• _Etkinlik 1_:
COP28 konulu metne göre aşağıdaki soruları yanıtlayın.
(a) COP28 hangi tarihte sona erdi?
(b) Kayıp ve Zarar Fonu konferansın hangi gününde kabul edildi?
(c) Kayıp ve Zarar Fonu için yaklaşık ne kadar bağış toplandı?
• _Etkinlik 2_:
COP28 konulu metni son cümlesinden sonra sürdürün.

• _Verilen Metin_:
###

Filiz Morova İneler Filiz Morova İneler
19 Aralık 2023 28. Taraflar Konferansı COP28 İklim Değişikliği ile Mücadelede Yeni Bir Döneme Geçişi Sağlar mı?
19 Aralık 2023 - İnci'li Uzmanlar
28. Taraflar Konferansı COP28 İklim Değişikliği ile Mücadelede Yeni Bir Döneme Geçişi Sağlar mı?
#uzmangörüşü #gezi #sosyalaktiviteler #sürdürülebilirlik
28. Taraflar Konferansı COP28 İklim Değişikliği ile Mücadelede Yeni Bir Döneme Geçişi Sağlar mı?

Sondan Başlayalım – Önemli Kararlar:

200 ülkenin davet edildiği Birleşmiş Milletler İklim Değişikliği Çerçeve Sözleşmesi (UNFCCC) 28. Taraflar Konferansı (COP28), 12 Aralık’ta sona erdi. Türkiye Brazilya, Çin, Japonya gibi ülkelerle birlikte en yüksek delege ile katılan ilk 7 ülke arasında yer aldı.  

Sondan, yani alınan kararlardan başlayacak olursak;

Ülkelere "fosil yakıtlardan uzaklaşma" çağrısının yapıldığı final metni kabul edildi. Fosil yakıt çağının sonu başladı. "Fosil yakıtlardan uzaklaşmaya" yönelik yol haritası onayı BM iklim konferansı için bir ilk oldu.

Önceki konferanslarda görüşülen ancak net adım atılamayan bir diğer başlık olan “Kayıp ve Zarar Fonu” COP28'in ilk gününde kabul edildi. Kayıp ve Zarar Fonu'nun kabul edilmesiyle birlikte özellikle iklim değişikliğine karşı kırılgan ve gelişmekte olan ülkeler iklim değişikliğinin neden olduğu sel, taşkın, orman yangını, çölleşme gibi afetler için finansal destek alabilecek. Yaklaşık 1 Milyar Dolar seviyesinde bağış toplanırken; doğal felaketlerden kaynaklanan kayıpları karşılamak için ihtiyaç duyulan yıllık 100 milyar dolarlık hedefin henüz çok altında.

###

• _Veri Kesiti_:

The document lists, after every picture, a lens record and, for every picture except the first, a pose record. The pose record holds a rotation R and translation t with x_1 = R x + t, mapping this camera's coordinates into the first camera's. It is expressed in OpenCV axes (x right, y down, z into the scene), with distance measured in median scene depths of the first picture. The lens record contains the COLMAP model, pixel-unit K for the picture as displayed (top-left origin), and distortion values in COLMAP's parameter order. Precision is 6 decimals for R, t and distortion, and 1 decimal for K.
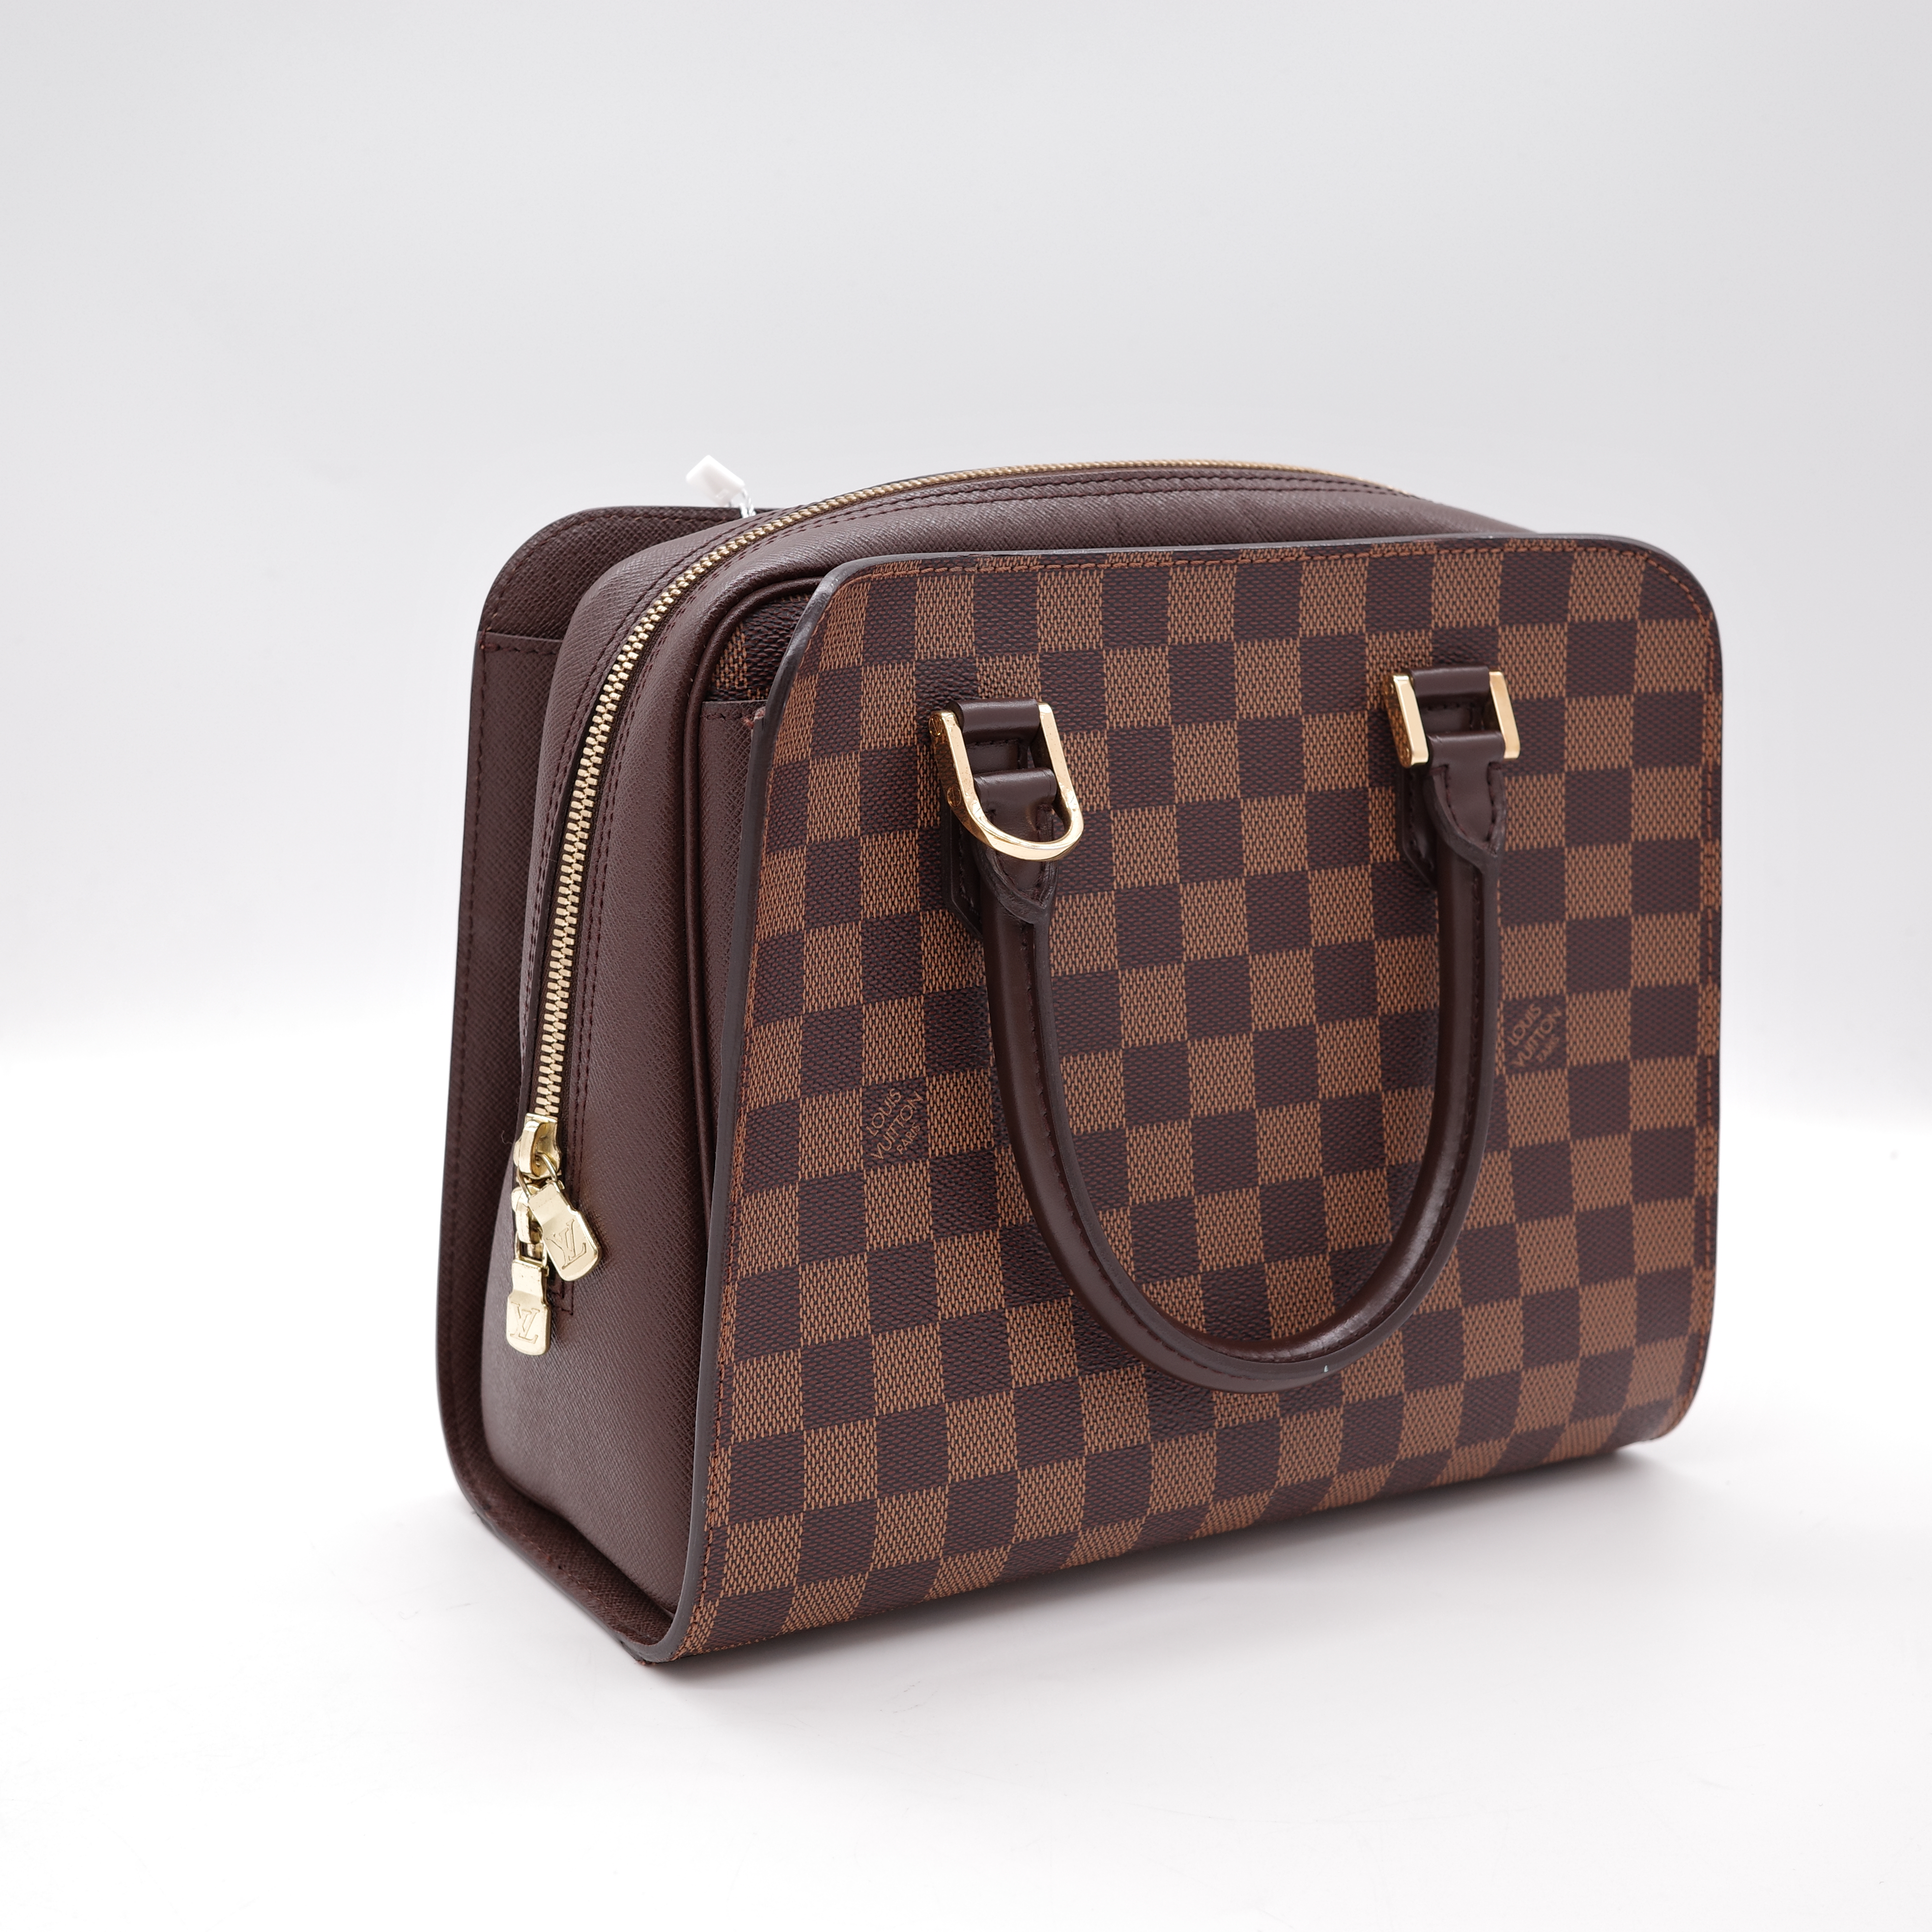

###

• _Alıştırma Yanıtı 1_:
(a) COP28, 12 Aralık'ta sona erdi.
(b) Kayıp ve Zarar Fonu, COP28'in ilk gününde kabul edildi.
(c) Fon için yaklaşık 1 milyar dolar seviyesinde bağış toplandı.

• _Alıştırma Yanıtı 2_:
 

COP 28’de üzerinde mutabakata varılan sonuç metninde yer alan önemli hedeflere hızlıca bakacak olursak;

- 2050 yılına kadar net sıfır emisyona ulaşmak adına 2030’a kadar eylemlerin hızlandırılması yolu ile fosil yakıt kaynaklı enerji üretiminde, adil, sistemli ve hakkaniyetli bir şekilde vazgeçilmesi,

- 2030 yılına kadar küresel yenilenebilir enerji kapasitesinin üç katına çıkarılması,

- Enerji verimliliği oranının iki katına çıkarılması,

- Etkisi azaltılmamış kömürlü termik santrallerin aşamalı olarak devreden çıkarılması,

- Yüzyılın ortalarından çok önce veya ortalarında sıfır ve düşük karbonlu yakıtların kullanıldığı net sıfır emisyonlu enerji sistemlerine yönelik küresel çabaların hızlandırılması;

- Yenilenebilir enerji kaynakları, nükleer enerji, başta emisyonların azaltılmasının zor olduğu sektörlerde karbon yakalama, kullanma ve depolama gibi teknolojiler ile birlikte düşük karbonlu hidrojen üretimi de dahil olmak üzere sıfır ve düşük emisyon teknolojilerinin hızlandırılması;

- 2030 yılına kadar, başta metan olmak üzere karbon dioksit dışı emisyonların önemli oranda azaltılmasının hızlandırılması,

- Karayolu taşımacılığından kaynaklanan emisyonların azaltılması için altyapının geliştirilmesi ile sıfır ve düşük emisyonlu araçların kullanımının hızlandırılması,

- Enerji yoksulluğuna veya adil geçişlere çözüm getirmeyen verimsiz fosil yakıt sübvansiyonlarının mümkün olan en kısa sürede aşamalı olarak kaldırılması
 

Peki Ülkemizde Durum Ne?

- En önemli önceliklerinden birini Kayıp ve Zarar Fonu'ndan yararlanmak olarak açıklayan Türkiye, fondan öncelikli olarak faydalanacak olan kırılgan ülkeler arasında yer almak istiyor. İklim değişikliği etkilerinin yoğunlukla yaşanması bu talep için en güçlü gerekçe.

- 118 ülkenin imzacı olduğu, küresel yenilenebilir enerji kapasitesinin 2030’a kadar üç katına, enerji verimliliğini ise iki katına çıkarmayı hedefleyen küresel taahhüt ülkemiz tarafından imzalanmadı.

- Türkiye COP28'de aralarında İklim Kulübü ve Dayanıklı Gıda Sistemleri'nin olduğu dokuz girişime katıldığını açıkladı.

- Ocak 2023’te yayınlanan Hidrojen Teknolojileri Stratejisi ve yol haritalarının uygulamaya alındığı açıklandı.

- Net sıfır emisyon hedefi için çelik, alüminyum, çimento ve gübre sektörleri karbonsuzlaşma yol haritalarının tamamladığı açıklandı.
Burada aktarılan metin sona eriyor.